And so, quite logically, Slattepiano is Ingfrid's adaptation of the traditional fiddle music to the pianoforte. Quite interestingly the 17 traditional slatte pieces are the same ones Grieg arranged as his opus 72, the "Norwegian Peasant Dances". Ingfrid's goal was to get to the core of each piece as she adapts them to the piano and its very different set of possibilities. I have not heard the Grieg lately but what Ms. Nyhus does seems much more faithful to the intricacies of Hardanger fiddle playing in the hands of a very accomplished player.

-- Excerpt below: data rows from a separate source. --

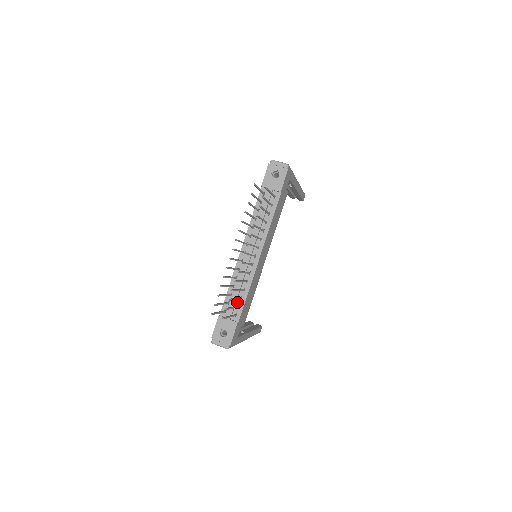
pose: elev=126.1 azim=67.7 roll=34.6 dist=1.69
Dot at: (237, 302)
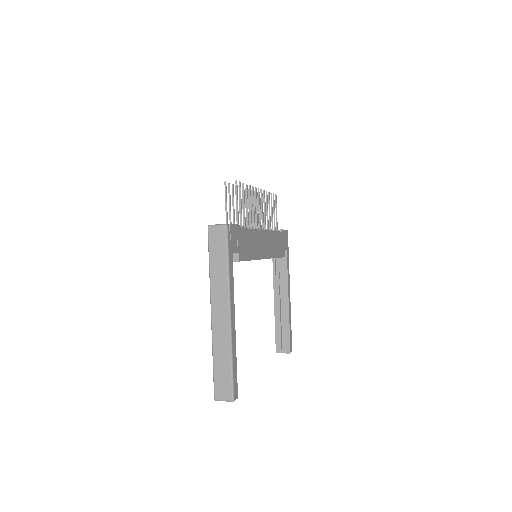
Dot at: occluded
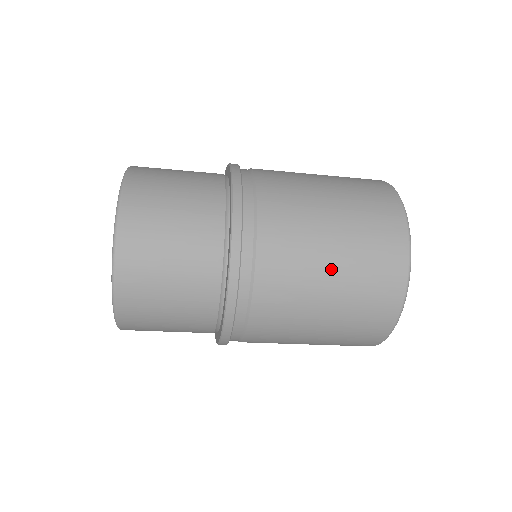
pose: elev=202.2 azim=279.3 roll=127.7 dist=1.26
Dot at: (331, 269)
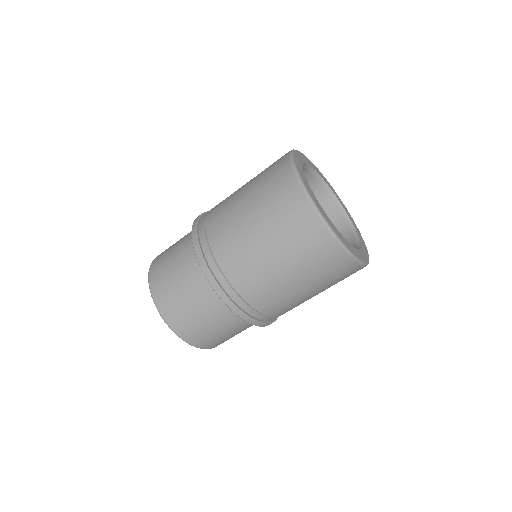
Dot at: occluded
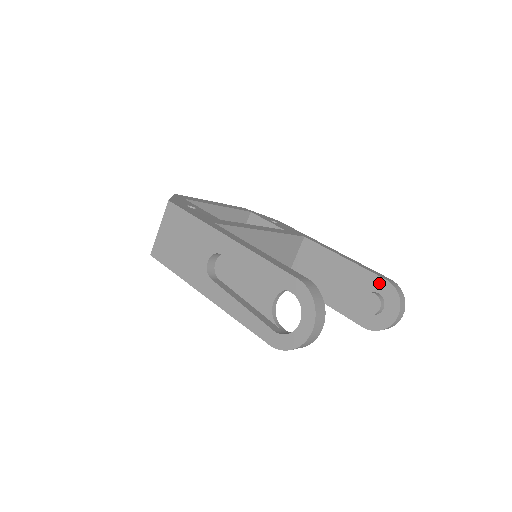
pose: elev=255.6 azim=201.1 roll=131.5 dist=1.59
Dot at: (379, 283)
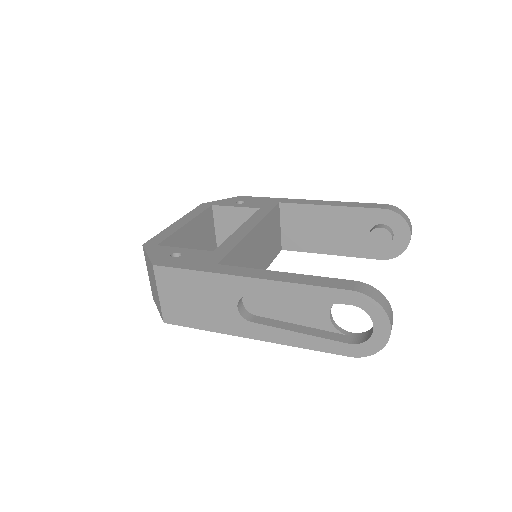
Dot at: (378, 215)
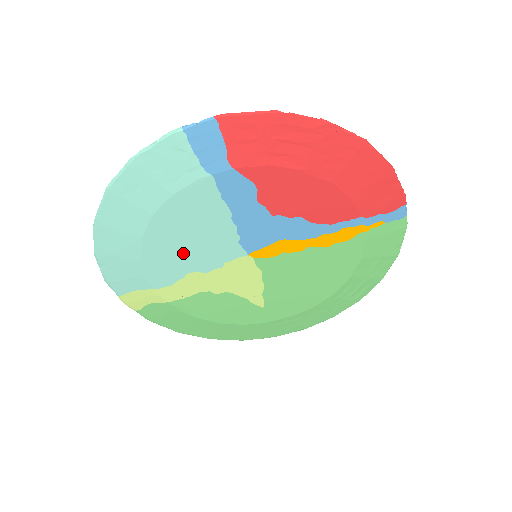
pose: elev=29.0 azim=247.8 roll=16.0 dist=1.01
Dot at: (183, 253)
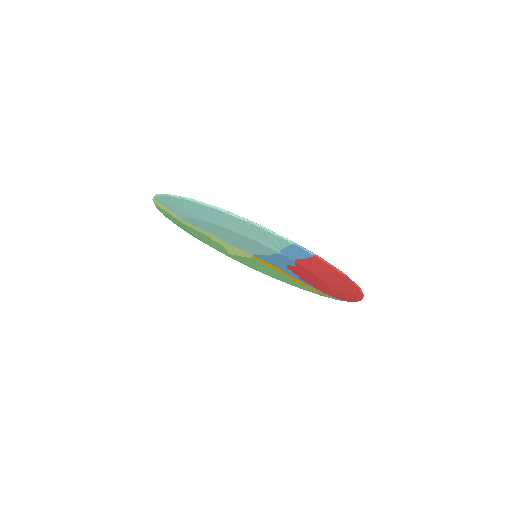
Dot at: (221, 234)
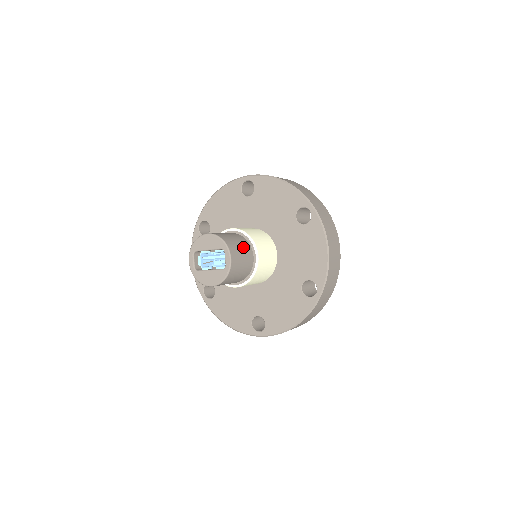
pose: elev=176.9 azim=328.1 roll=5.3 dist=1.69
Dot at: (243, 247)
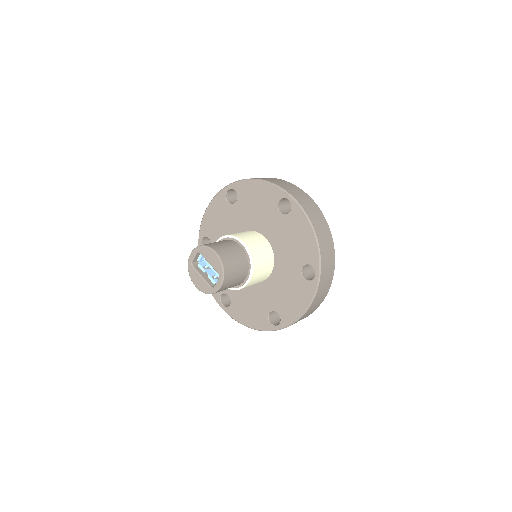
Dot at: (240, 274)
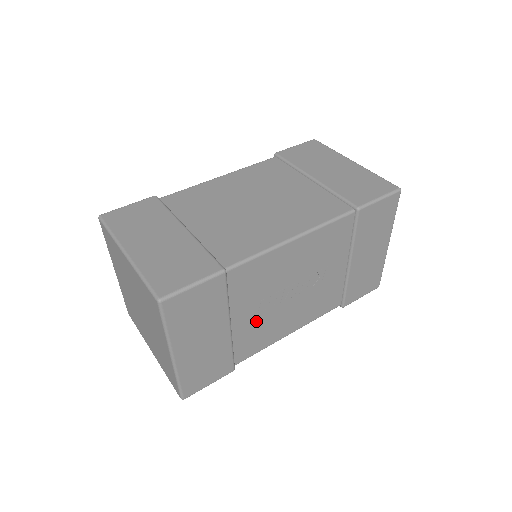
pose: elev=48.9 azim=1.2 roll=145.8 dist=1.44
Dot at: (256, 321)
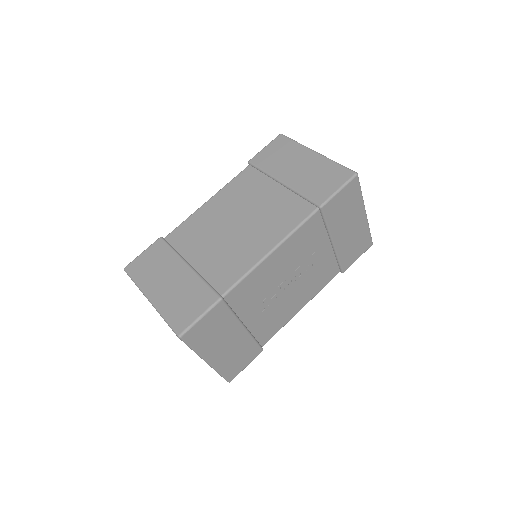
Dot at: (266, 314)
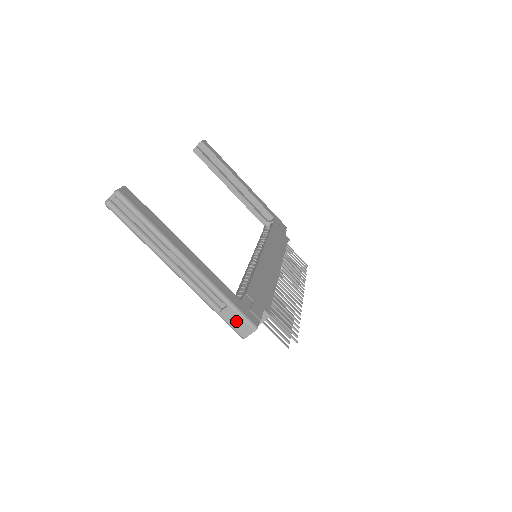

And so we get music that lays out differently on the piano from what it would be in the hands of a superior folk fiddler. The very ornate and elaborate articulations of each piece are taken much into consideration and Ms. Nyhus "pianizes" these so that the results are in the end quite pianistic, but complex and rhythmically/phrasingly most unusual for piano music as we ordinarily encounter it.
The performances-adaptations are wondrously detailed, bravura, invigorating, like a plunge into an icy cold stream. To take a rough analogy, the bends, glides and ornamentation of Afro-American blues vocalists and guitarists have over the years developed into a special piano style that has developed pianistic means, grace notes and such, to make the expressions of blues language translate pianistically. Ms. Nyhus has developed a comparable pianistic language to capture musically the elaborate double-stops, trills and embellishments of fully developed traditional Hardanger fiddle virtuosos.
The results are beautiful and rather startling in Ingfrid's capable hands. In the end it all sounds radically modern in the "radical tonality" sense. The music captures the essence of the Norwegian fiddle style to the needs and talents of Ingfrid's piano brilliance, but in so doing gives us a music that sounds like no other piano music I've heard.
It is a very absorbing album, quite fascinating and satisfying on all accounts. You need to hear this one! Ms. Nyhus is a phenomenon!